Abstract:Individual treatment effect (ITE) estimation is to evaluate the causal effects of treatment strategies on some important outcomes, which is a crucial problem in healthcare. Most existing ITE estimation methods are designed for centralized settings. However, in real-world clinical scenarios, the raw data are usually not shareable among hospitals due to the potential privacy and security risks, which makes the methods not applicable. In this work, we study the ITE estimation task in a federated setting, which allows us to harness the decentralized data from multiple hospitals. Due to the unavoidable confounding bias in the collected data, a model directly learned from it would be inaccurate. One well-known solution is Inverse Probability Treatment Weighting (IPTW), which uses the conditional probability of treatment given the covariates to re-weight each training example. Applying IPTW in a federated setting, however, is non-trivial. We found that even with a well-estimated conditional probability, the local model training step using each hospital's data alone would still suffer from confounding bias.

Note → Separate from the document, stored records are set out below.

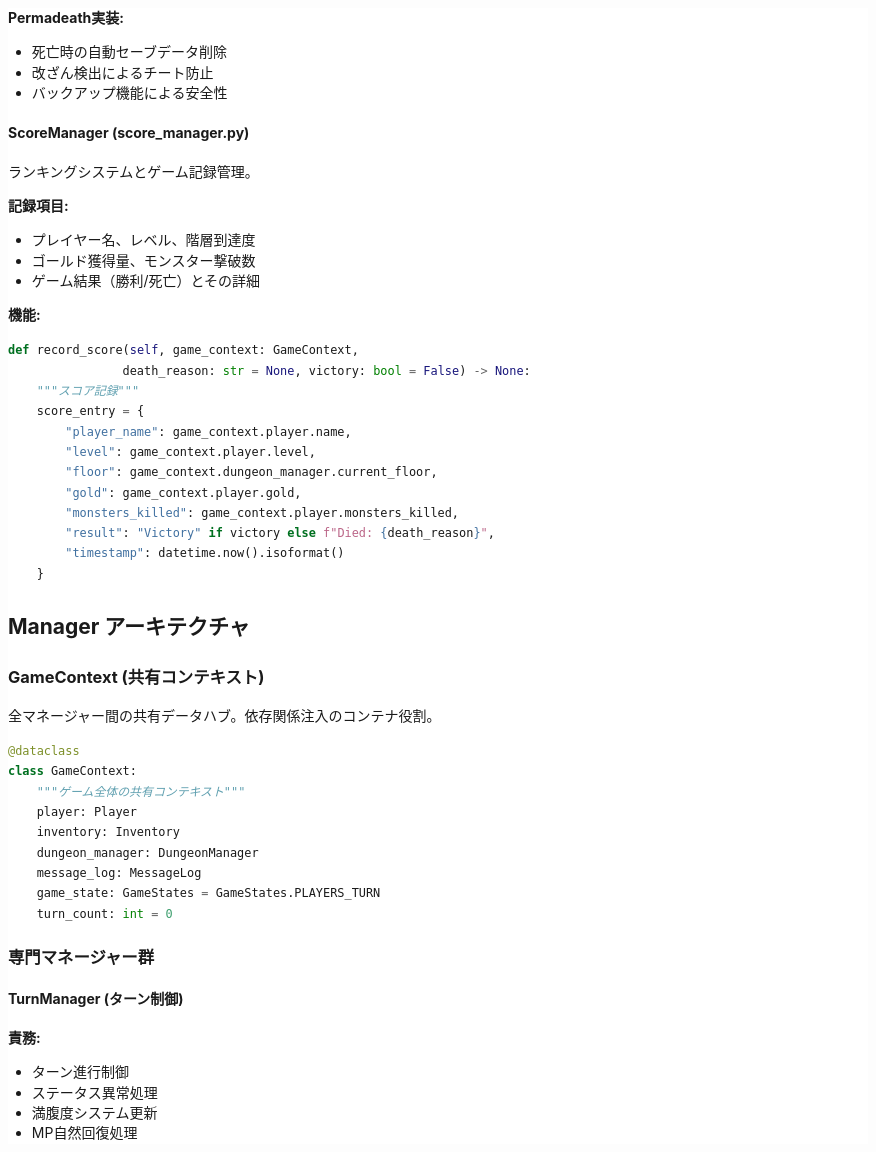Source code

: **Permadeath実装:**
- 死亡時の自動セーブデータ削除
- 改ざん検出によるチート防止
- バックアップ機能による安全性

#### ScoreManager (score_manager.py)

ランキングシステムとゲーム記録管理。

**記録項目:**
- プレイヤー名、レベル、階層到達度
- ゴールド獲得量、モンスター撃破数
- ゲーム結果（勝利/死亡）とその詳細

**機能:**
```python
def record_score(self, game_context: GameContext,
                death_reason: str = None, victory: bool = False) -> None:
    """スコア記録"""
    score_entry = {
        "player_name": game_context.player.name,
        "level": game_context.player.level,
        "floor": game_context.dungeon_manager.current_floor,
        "gold": game_context.player.gold,
        "monsters_killed": game_context.player.monsters_killed,
        "result": "Victory" if victory else f"Died: {death_reason}",
        "timestamp": datetime.now().isoformat()
    }
```

## Manager アーキテクチャ

### GameContext (共有コンテキスト)

全マネージャー間の共有データハブ。依存関係注入のコンテナ役割。

```python
@dataclass
class GameContext:
    """ゲーム全体の共有コンテキスト"""
    player: Player
    inventory: Inventory
    dungeon_manager: DungeonManager
    message_log: MessageLog
    game_state: GameStates = GameStates.PLAYERS_TURN
    turn_count: int = 0
```

### 専門マネージャー群

#### TurnManager (ターン制御)

**責務:**
- ターン進行制御
- ステータス異常処理
- 満腹度システム更新
- MP自然回復処理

To address this, we propose FED-IPTW, a novel algorithm to extend IPTW into a federated setting that enforces both global (over all the data) and local (within each hospital) decorrelation between covariates and treatments. We validated our approach on the task of comparing the treatment effects of mechanical ventilation on improving survival probability for patients with breadth difficulties in the intensive care unit (ICU). We conducted experiments on both synthetic and real-world eICU datasets and the results show that FED-IPTW outperform state-of-the-art methods on all the metrics on factual prediction and ITE estimation tasks, paving the way for personalized treatment strategy design in mechanical ventilation usage.